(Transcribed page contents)
━━━━━━━━━━━━━━━━━━━━━━━━━━━━━━

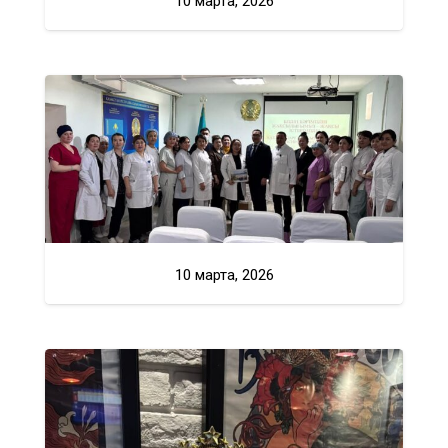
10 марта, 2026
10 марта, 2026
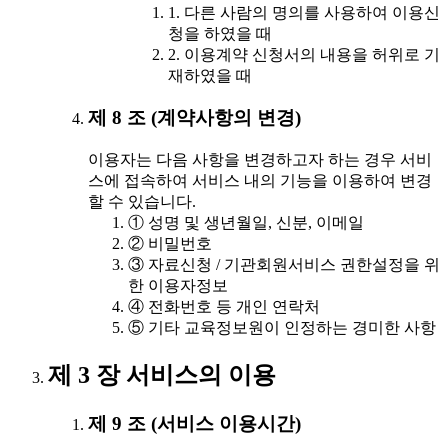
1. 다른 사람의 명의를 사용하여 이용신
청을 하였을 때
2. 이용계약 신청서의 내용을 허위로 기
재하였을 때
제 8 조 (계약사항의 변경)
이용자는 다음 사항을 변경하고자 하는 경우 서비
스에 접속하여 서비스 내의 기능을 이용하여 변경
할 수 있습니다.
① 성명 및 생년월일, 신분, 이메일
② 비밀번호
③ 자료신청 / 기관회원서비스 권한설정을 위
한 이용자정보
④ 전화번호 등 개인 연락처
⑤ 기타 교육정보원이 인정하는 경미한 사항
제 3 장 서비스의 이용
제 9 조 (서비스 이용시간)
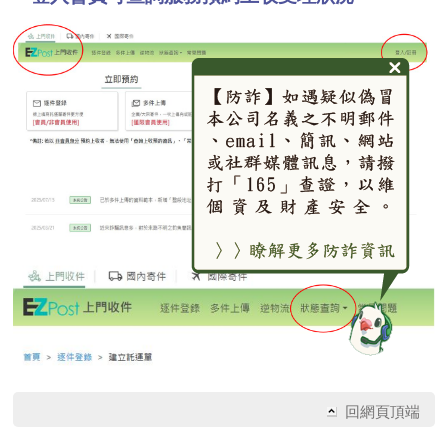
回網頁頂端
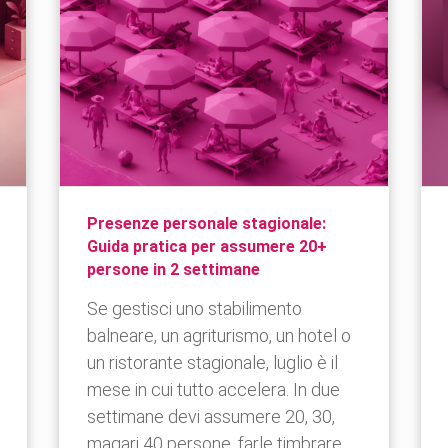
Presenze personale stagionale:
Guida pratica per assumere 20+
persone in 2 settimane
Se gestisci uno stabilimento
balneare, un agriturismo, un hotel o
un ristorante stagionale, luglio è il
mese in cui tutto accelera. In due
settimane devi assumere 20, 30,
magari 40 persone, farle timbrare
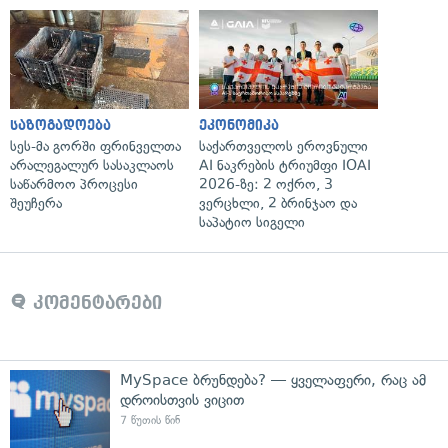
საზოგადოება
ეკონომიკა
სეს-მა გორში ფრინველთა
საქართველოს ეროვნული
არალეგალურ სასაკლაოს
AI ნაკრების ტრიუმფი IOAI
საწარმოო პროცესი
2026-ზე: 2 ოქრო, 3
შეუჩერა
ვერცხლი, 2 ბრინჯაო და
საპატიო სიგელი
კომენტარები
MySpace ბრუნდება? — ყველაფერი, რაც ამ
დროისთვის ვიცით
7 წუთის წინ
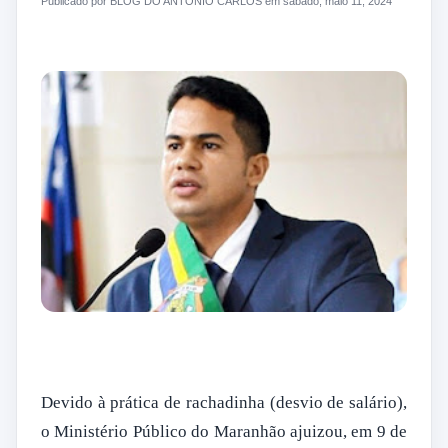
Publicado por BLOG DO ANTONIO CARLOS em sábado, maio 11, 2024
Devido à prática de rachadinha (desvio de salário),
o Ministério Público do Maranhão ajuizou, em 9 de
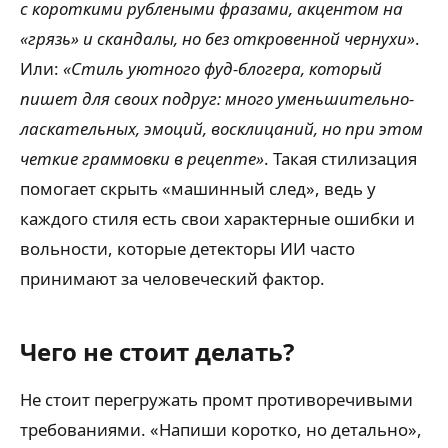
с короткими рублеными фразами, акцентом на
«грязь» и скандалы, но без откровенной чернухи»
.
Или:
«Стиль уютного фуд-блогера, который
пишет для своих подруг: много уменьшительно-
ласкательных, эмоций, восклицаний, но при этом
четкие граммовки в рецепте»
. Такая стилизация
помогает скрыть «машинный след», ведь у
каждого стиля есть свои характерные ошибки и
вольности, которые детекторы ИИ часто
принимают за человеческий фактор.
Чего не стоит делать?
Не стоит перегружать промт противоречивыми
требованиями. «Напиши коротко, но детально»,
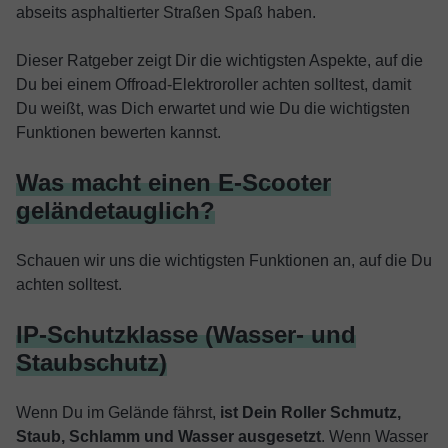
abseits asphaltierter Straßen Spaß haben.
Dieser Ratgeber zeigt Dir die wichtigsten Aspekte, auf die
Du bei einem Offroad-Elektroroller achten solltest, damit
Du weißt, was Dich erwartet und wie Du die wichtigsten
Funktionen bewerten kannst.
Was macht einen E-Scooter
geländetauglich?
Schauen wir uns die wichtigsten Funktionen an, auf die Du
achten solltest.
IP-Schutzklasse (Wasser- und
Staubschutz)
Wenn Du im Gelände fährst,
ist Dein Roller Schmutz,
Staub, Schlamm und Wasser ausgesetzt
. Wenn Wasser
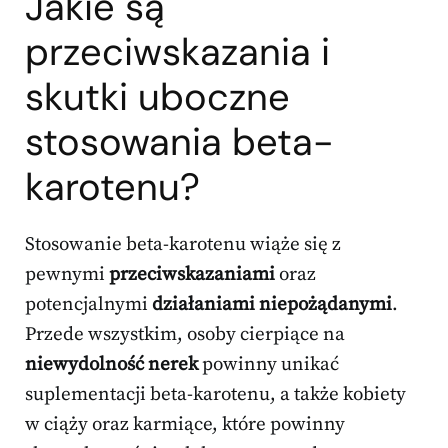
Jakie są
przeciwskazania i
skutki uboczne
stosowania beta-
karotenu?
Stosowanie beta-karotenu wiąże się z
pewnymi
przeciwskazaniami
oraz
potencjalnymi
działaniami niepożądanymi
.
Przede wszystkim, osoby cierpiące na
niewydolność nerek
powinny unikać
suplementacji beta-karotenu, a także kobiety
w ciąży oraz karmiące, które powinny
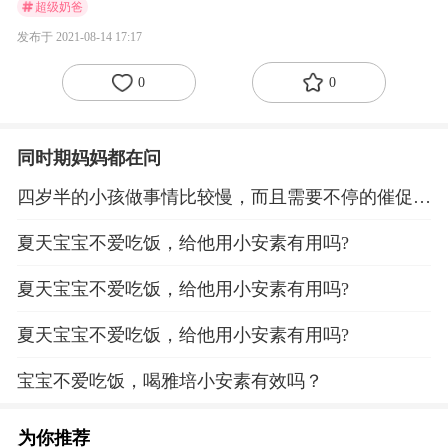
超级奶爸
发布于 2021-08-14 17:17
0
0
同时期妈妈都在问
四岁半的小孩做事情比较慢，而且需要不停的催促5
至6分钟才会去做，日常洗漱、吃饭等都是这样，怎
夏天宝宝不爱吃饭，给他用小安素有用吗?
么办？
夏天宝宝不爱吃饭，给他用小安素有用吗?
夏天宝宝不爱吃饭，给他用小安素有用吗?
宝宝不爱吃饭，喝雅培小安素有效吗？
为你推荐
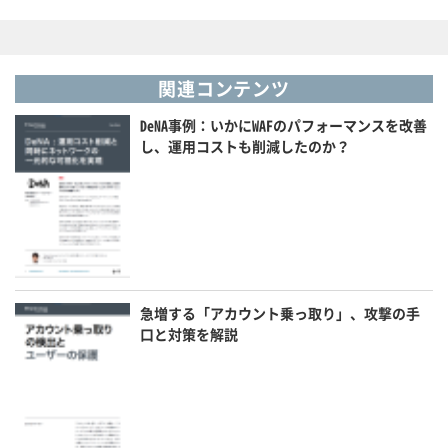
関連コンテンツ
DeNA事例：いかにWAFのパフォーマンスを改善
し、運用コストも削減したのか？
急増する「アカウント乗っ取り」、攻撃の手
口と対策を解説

━━━━━━━━━━━━━━━━━━━━━━━━━━━━━━

● DIRECTIONS FOR THIS TASK
Return every line in the data that contains the string "assumere", treating uppercase and lowercase letters as distinct.

● ANSWER TO THIS EXERCISE
Guida pratica per assumere 20+
settimane devi assumere 20, 30,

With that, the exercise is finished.